QUOTED PASSAGE:
————————

Hollywood, Texas is home to the week’s most notable show business news about Texas stars, Texas stories, and other roles our state was born to play.

It’s been more than thirty years since Dallas teacher Sheryl Leach first created Barney the Dinosaur, though his legacy lives on in his earworm theme song and the involuntary tics his name still provokes in nineties parents. Like Barney’s former cast mates Selena Gomez and Demi Lovato, most of the kids who grew up learning the importance of living, loving, and laughing annoyingly from a purple T. rex are now adults themselves, and prone to nostalgic longing for anything that reminds them of when they were younger and happier. You can count actor Daniel Kaluuya among that backwards-looking Backyard Gang: according to Entertainment Weekly, the Get Out star and avowed childhood fan of the Metroplex-filmed show has teamed up with Mattel to produce a live-action Barney movie, one he hopes will reintroduce Barney’s message of unconditional love and irrepressible joy to an era that regards both those things with suspicion and disdain. 

Kaluuya first confirmed his dream Barney project a year ago, even calling the giggling reptile with a preschooler’s brain “a compelling modern-day hero.” Immediately afterward, of course, everyone forgot about it. He’s probably just joking, we thought, before we all went to meet our friends at a bar, or eat at a buffet, or browse a store, or whatever crazy stuff we did in the Before Times. But this week, the idea resurfaced in a new interview in which Kaluuya reiterated that, no, he’s quite serious, then further explained his reasoning.

“Barney taught us, ‘I love you, you love me. Won’t you say you love me too?’ That’s one of the first songs I remember, and what happens when that isn’t true?” Kaluuya said. “I thought that was really heartbreaking. I have no idea why but it feels like that makes sense. It feels like there’s something unexpected that can be poignant but optimistic. Especially at this time now, I think that’s really, really needed.”

Of course, there’s still no firm date for filming, or any further indication of what form a Barney movie might actually take. Kaluuya’s description definitely makes it sound less like a cheery kids’ film, and more like a wrenching indie drama where Barney and his Friends decide they’ve grown apart, before Barney moves out of the backyard and into a basement apartment, where he undertakes a searing personal inventory of all his many failings. Maybe Noah Baumbach can direct. But in the meantime, you can probably expect this news to fade from memory, too, until it pops up unbidden into your consciousness all over again—just like Barney himself.

————————

Records from a dataset

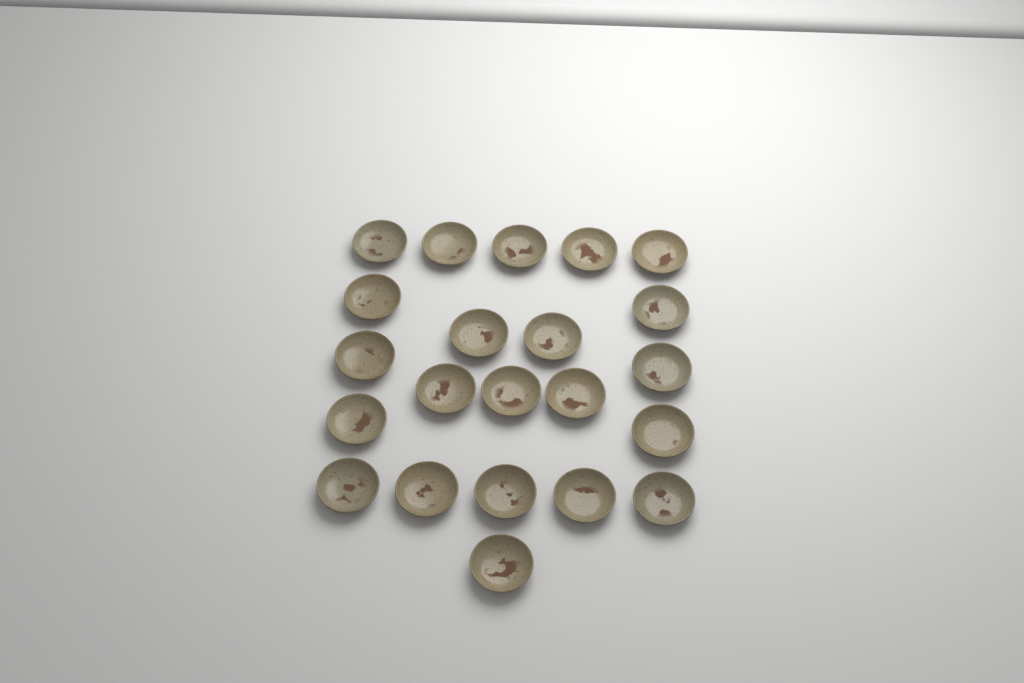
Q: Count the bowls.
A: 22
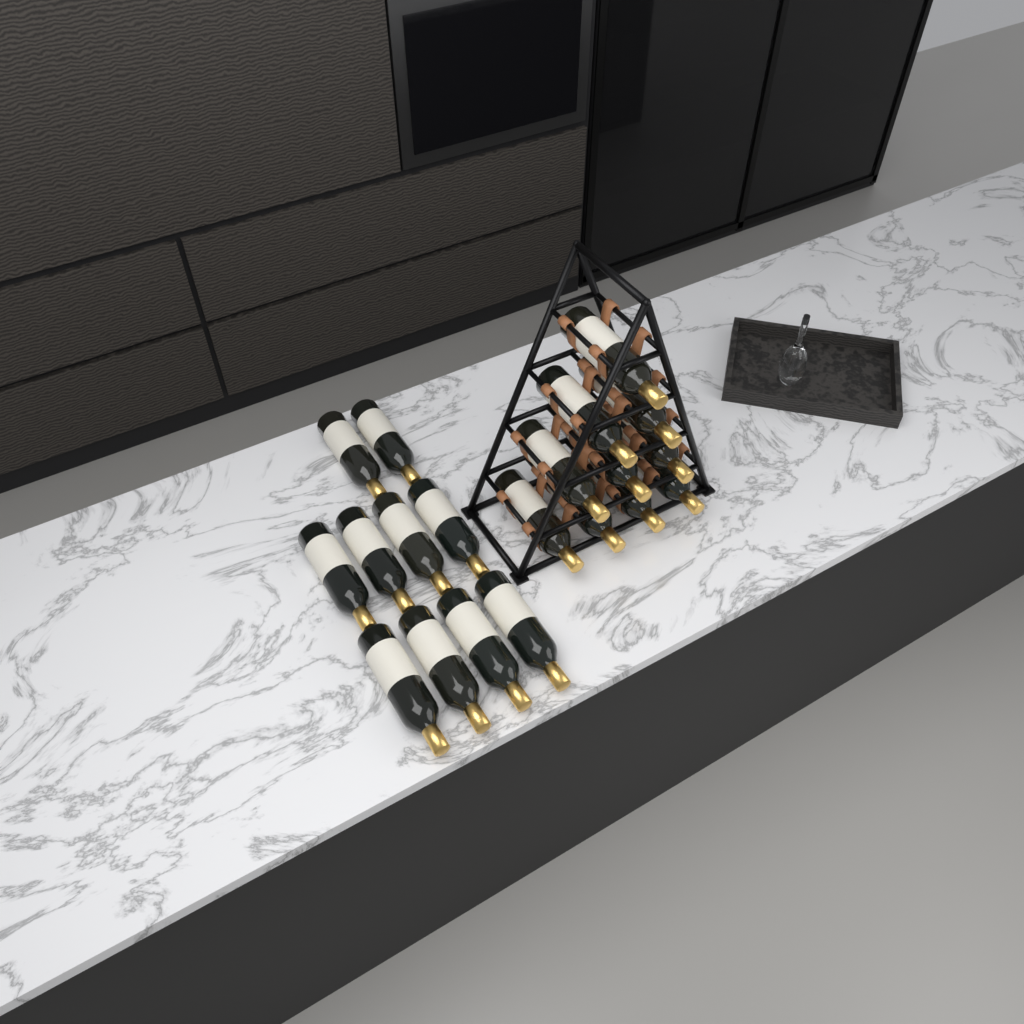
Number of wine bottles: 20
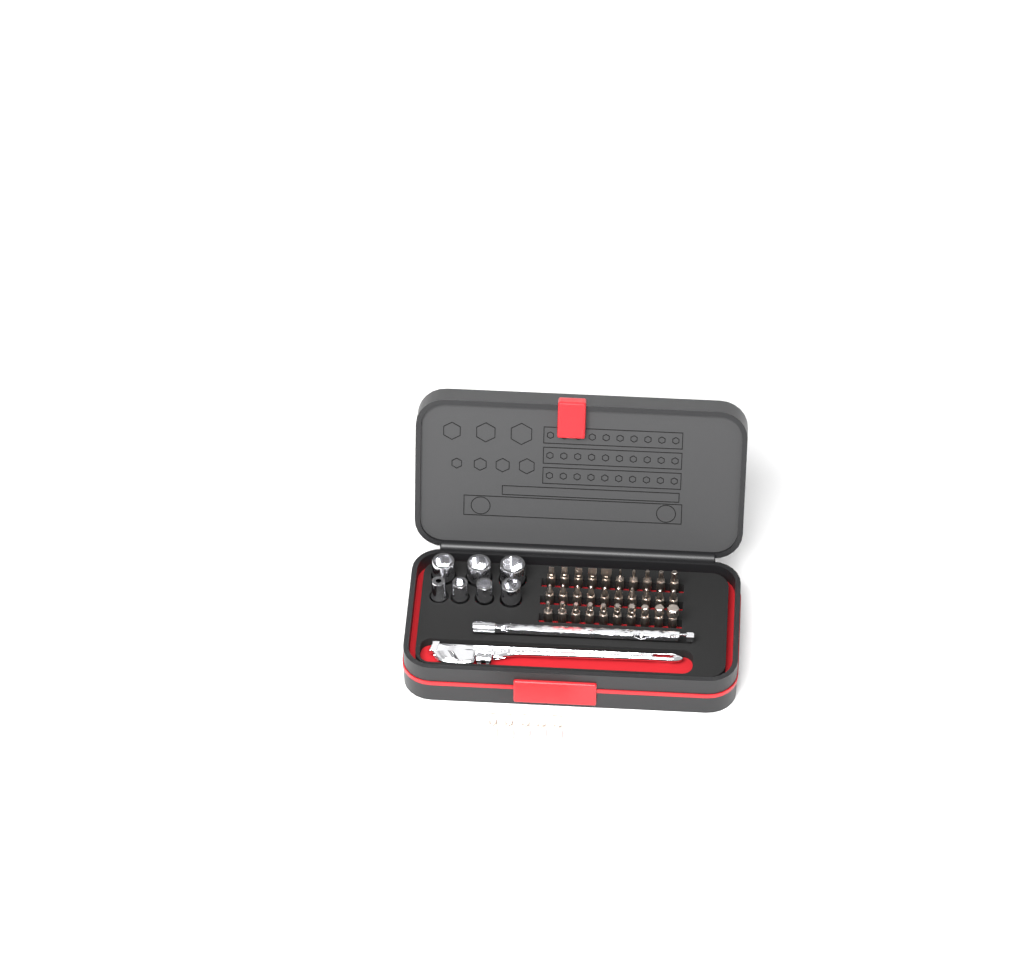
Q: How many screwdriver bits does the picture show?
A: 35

————————

WRITTEN TASK: List every person named in the article about a live-action Barney movie. The lines have no role in this.

TASK RESPONSE:
Sheryl Leach
Selena Gomez
Demi Lovato
Daniel Kaluuya
Noah Baumbach